PRESMEDIA.ID,Tanjungpinang- Kejaksaan Negeri (Kejari) Natuna melimpahkan berkas perkara dugaan korupsi Surat Perintah Perjalanan Dinas (SPPD) fiktif di Dinas Perindustrian dan Perdagangan (Disperindag) Kabupaten Natuna tahun 2012 yang diduga merugikan negera Rp 1 miliar ke Pengadilan Negeri (PN) Tanjungpinang,Rabu(4/12/2019).
Kepala seksi Pidana Khusus (Kasipidsus) Kejari Natuna Gustian Juanda Putra mengatakan, pelimpahan berkas perkara itu, dilakukan atas selesianya penyidikan dan siapnya berkas perkara itu untuk dituntut di Persidangan.
“Benar berkas perkaranya sudah kami limpahkan ke PN untuk dapat segera disidangkan,”kata Gustian saat dikonfirmasi.
Dalam dugaan korupsi SPPD Fiktif ini, lanjut Gustian, ada tiga tersangka yang ditetapkan, masing-masing tersangka Senagib sebagai mantan pejabat Disperindag Pemkab Natuna di tahun 2011-2012, Arifin Suni Sufiana Selaku Pejabat Pelaksana Teknis Kegiatan (PPTK) dan Adriani mantan Kabid di Disperindag Natuna.
Anggaran SPPD dari APBD 2012 yang diduga dikorupsi masing-masing terdakwa bersumber dari dana anggaran APBD senilai Rp 1,9 miliar.

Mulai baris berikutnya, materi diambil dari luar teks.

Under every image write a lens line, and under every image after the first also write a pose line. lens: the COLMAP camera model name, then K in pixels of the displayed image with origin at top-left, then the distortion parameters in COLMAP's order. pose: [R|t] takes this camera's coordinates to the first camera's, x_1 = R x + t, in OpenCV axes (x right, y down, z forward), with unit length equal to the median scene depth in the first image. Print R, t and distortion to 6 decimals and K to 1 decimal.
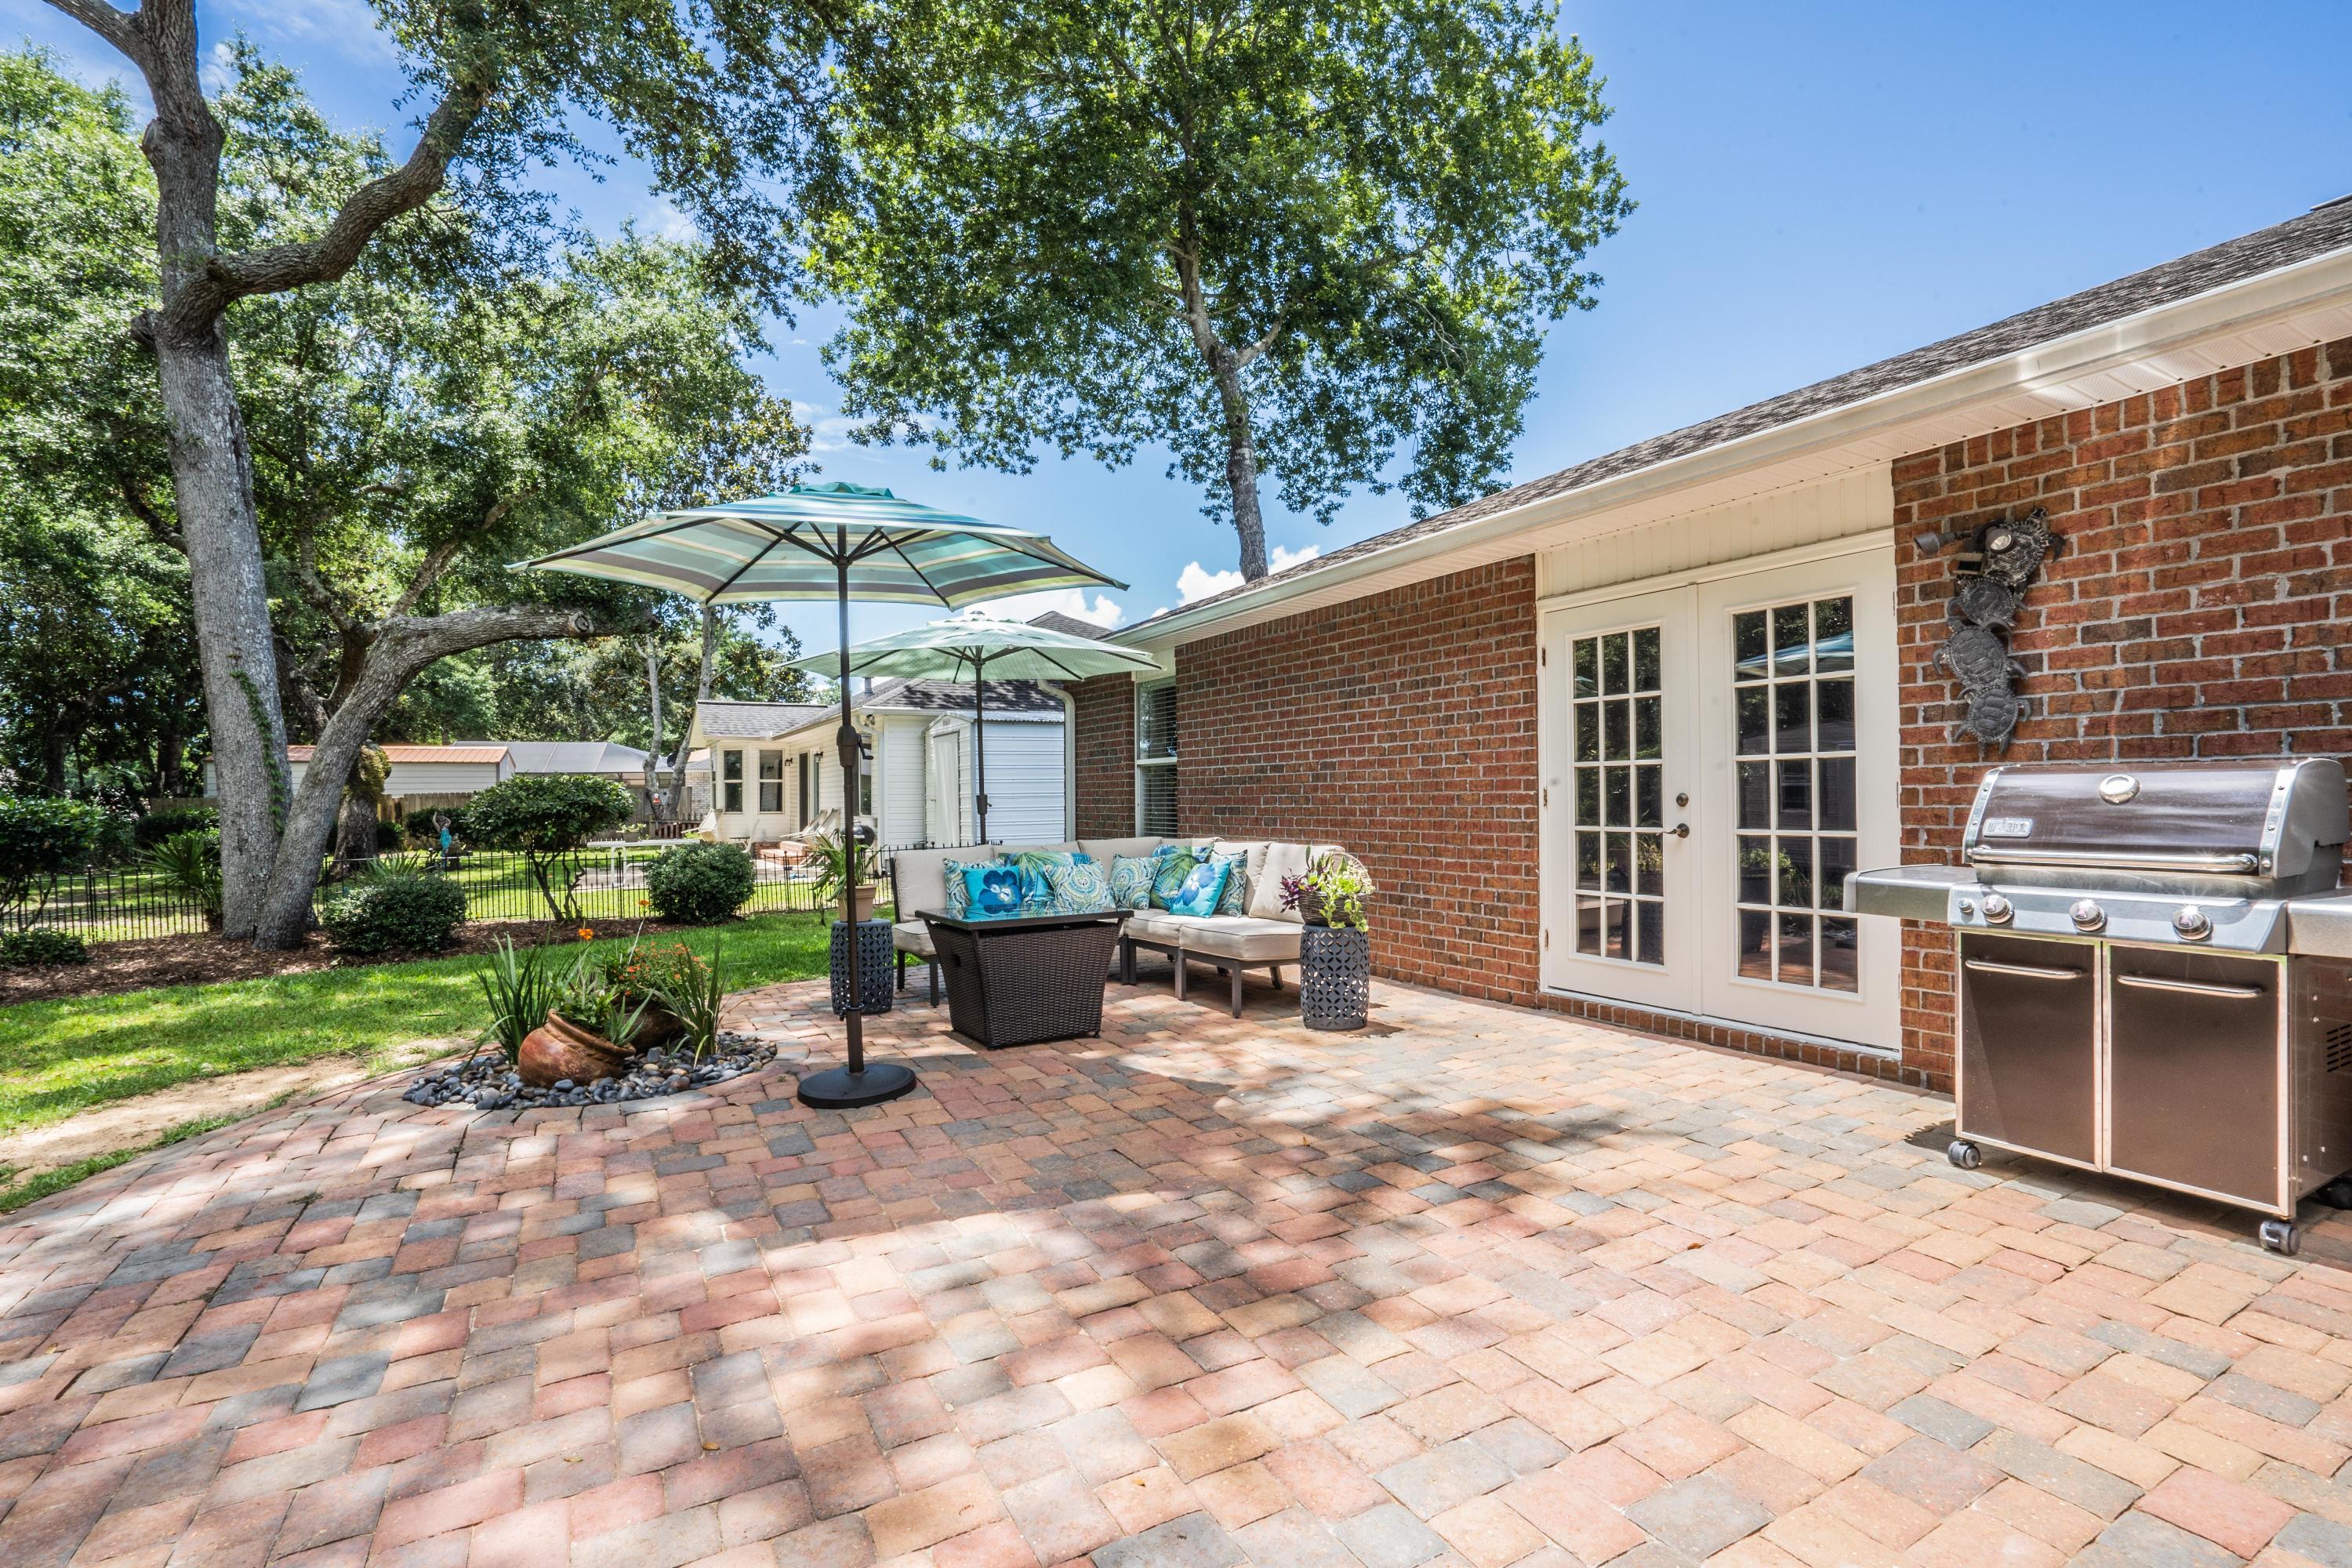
lens RADIAL K [[1119.1, 0, 1155.3], [0, 1119.1, 800.1], [0, 0, 1]] dist [-0.050807, 0.014154]
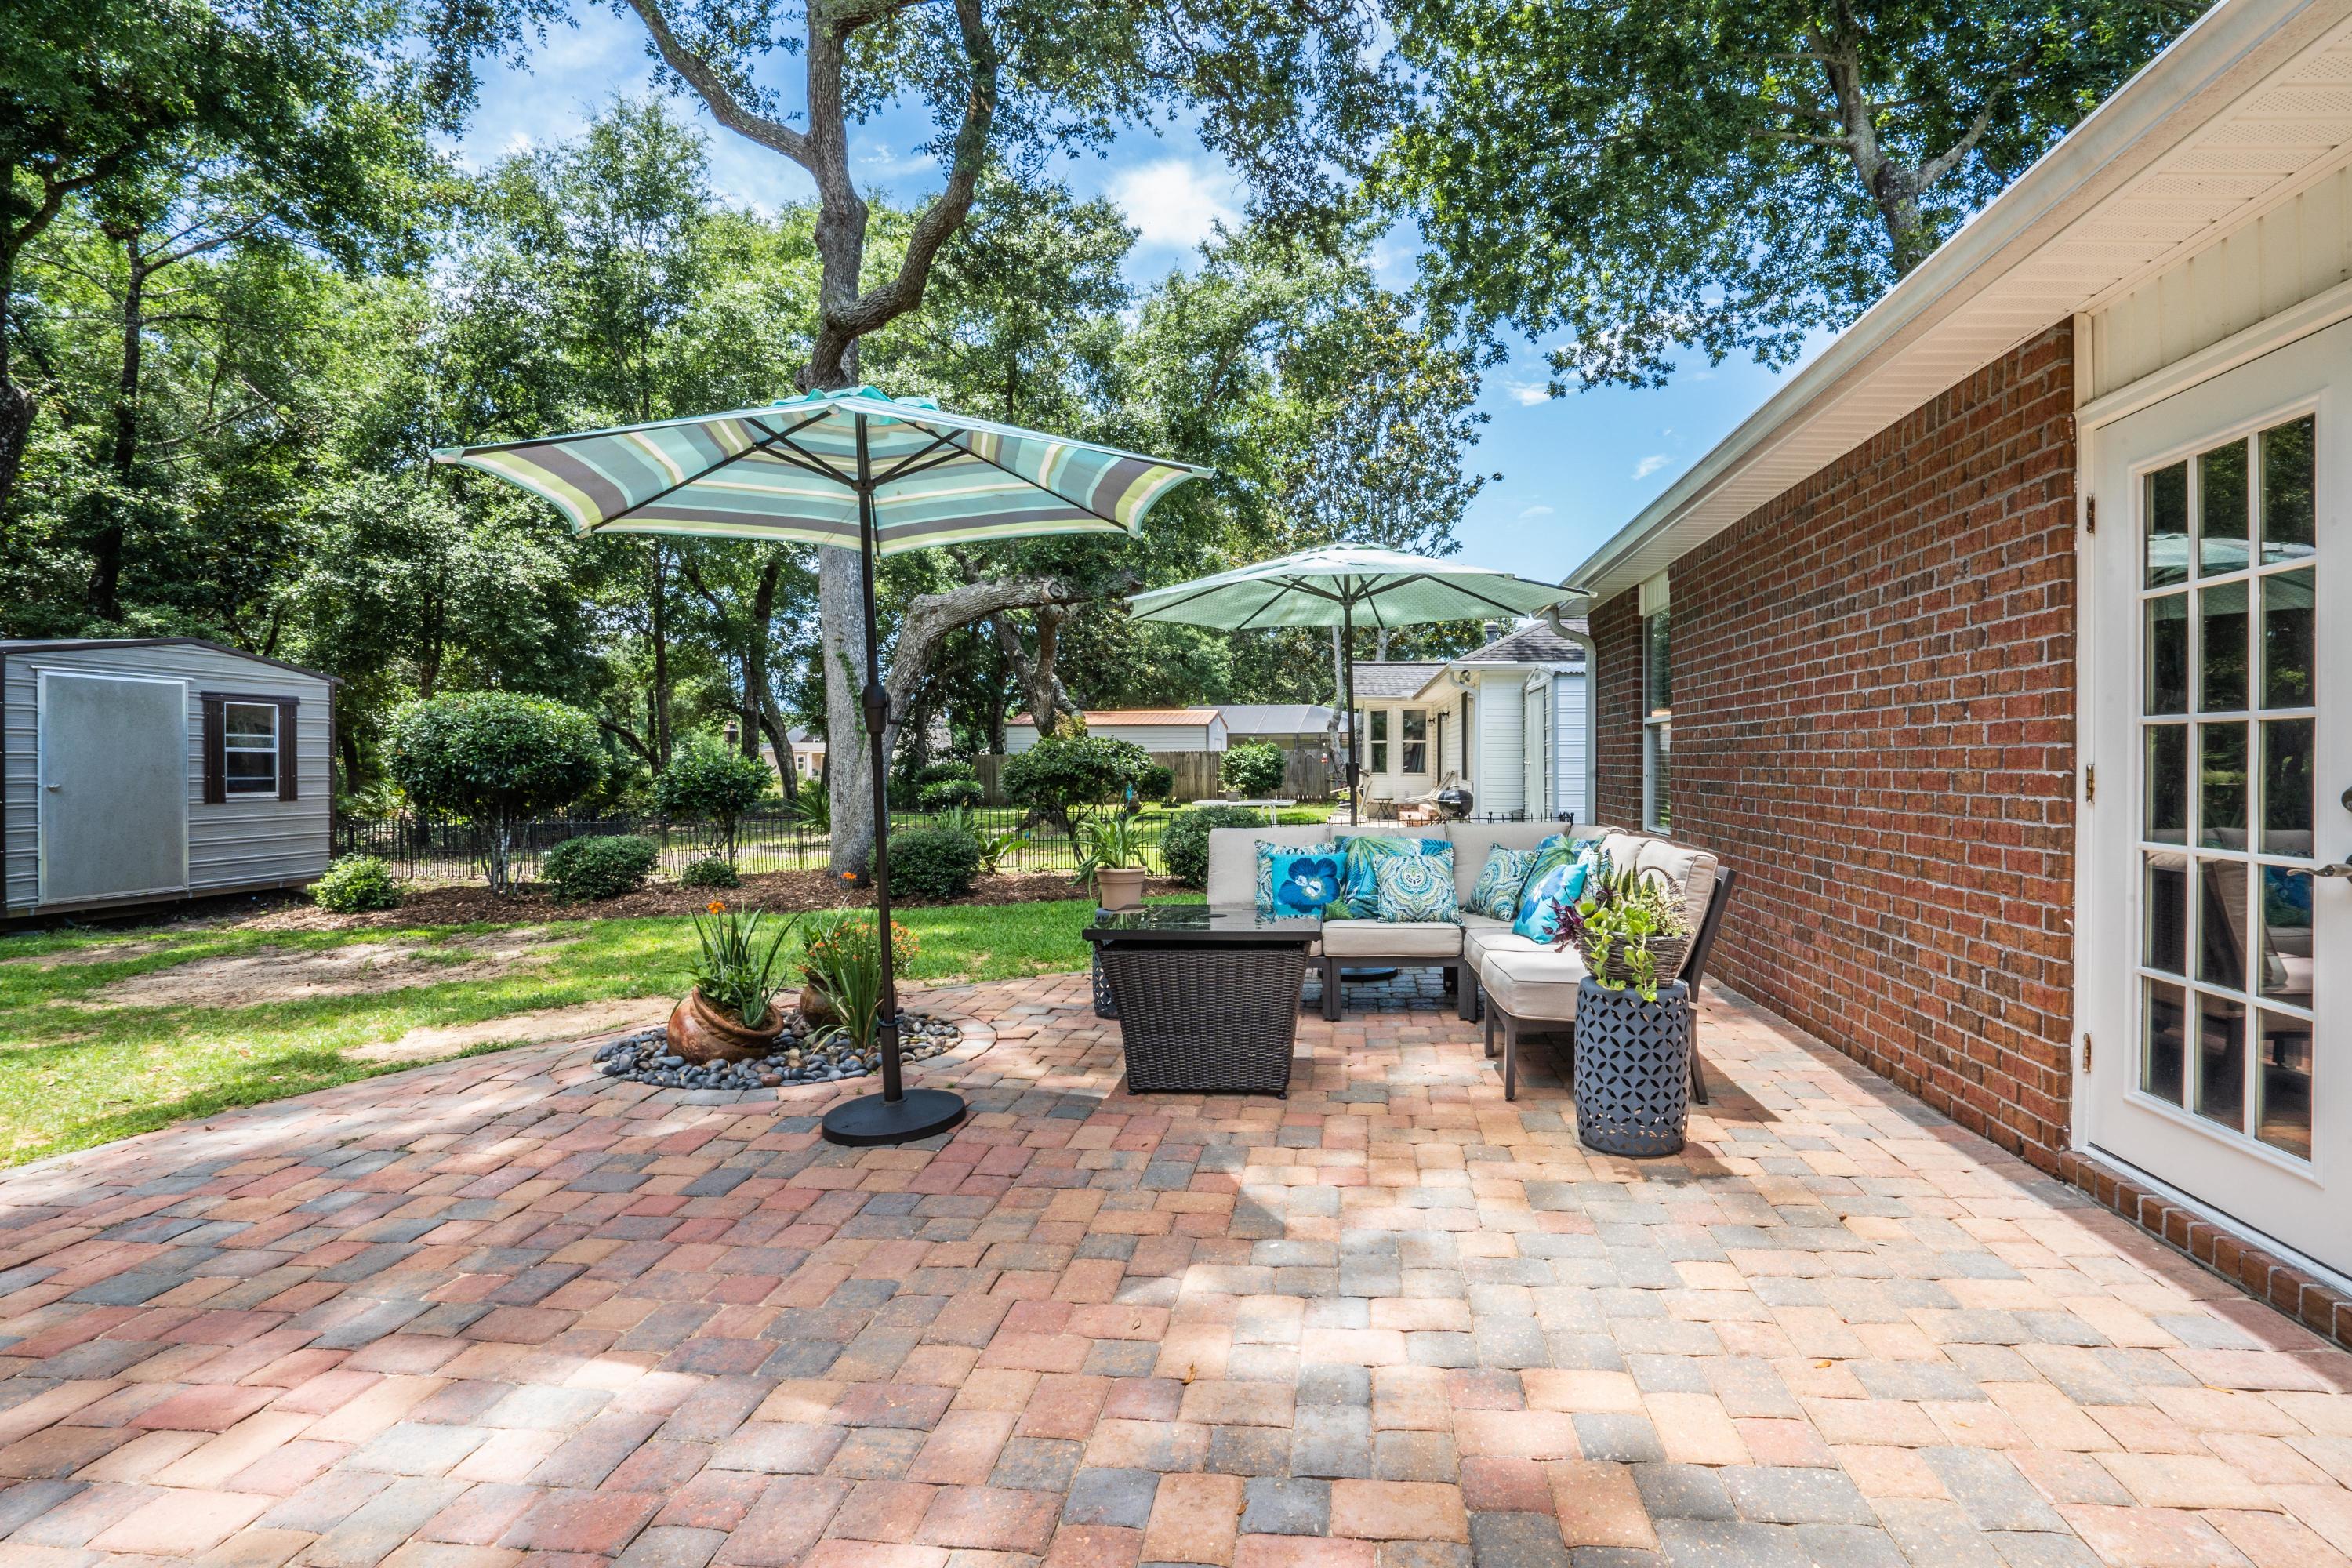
lens RADIAL K [[1119.1, 0, 1219.1], [0, 1119.1, 776.7], [0, 0, 1]] dist [-0.050807, 0.014154]
pose [[0.827289, 0.018742, -0.561464, 0.234822], [-0.010110, 0.999778, 0.018476, -0.008705], [0.561686, -0.009609, 0.827295, 0.271100]]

Sementara itu peran masing-masing tersangka, Senagib, selaku Kuasa Pengguna Anggaran (KPA) yang menandatangani seluruh SPPD fiktif, sedangkan Andriani, berperan untuk mengkoordinir seluruh SPPD dan Arifin, berperan untuk mengurus seluruh administrasi SPPD fiktif.
Atas perbutanya, ke tiga tersangka dijerat dengan pasal 2 ayat 1 jo pasal 3 ayat jo pasal 18 UU nomor 30 tahun 1999 sebagaimana diubah dengan UU nomor 20 tahun 2001 tentang pemberantasan tindak pidana korupsi jo pasal 55 KUHP.
Humas Pengadilan Negeri Tanjungpinang, Eduard P Sihaloho juga membenarkan dilimpahkanya berkas perkara korupsi tersebut. Dan saat ini kata Edward, berkas perkara tersebut telah diterima dan diregistrasi di PN Tanjungpinang.
“Tapi karena baru dilimpahkan hari ini, Majelis Hakim yang akan menyidangkan perkara tersebut akan segera ditunjuk ketua PN Tanjungpinang,”ujarnya.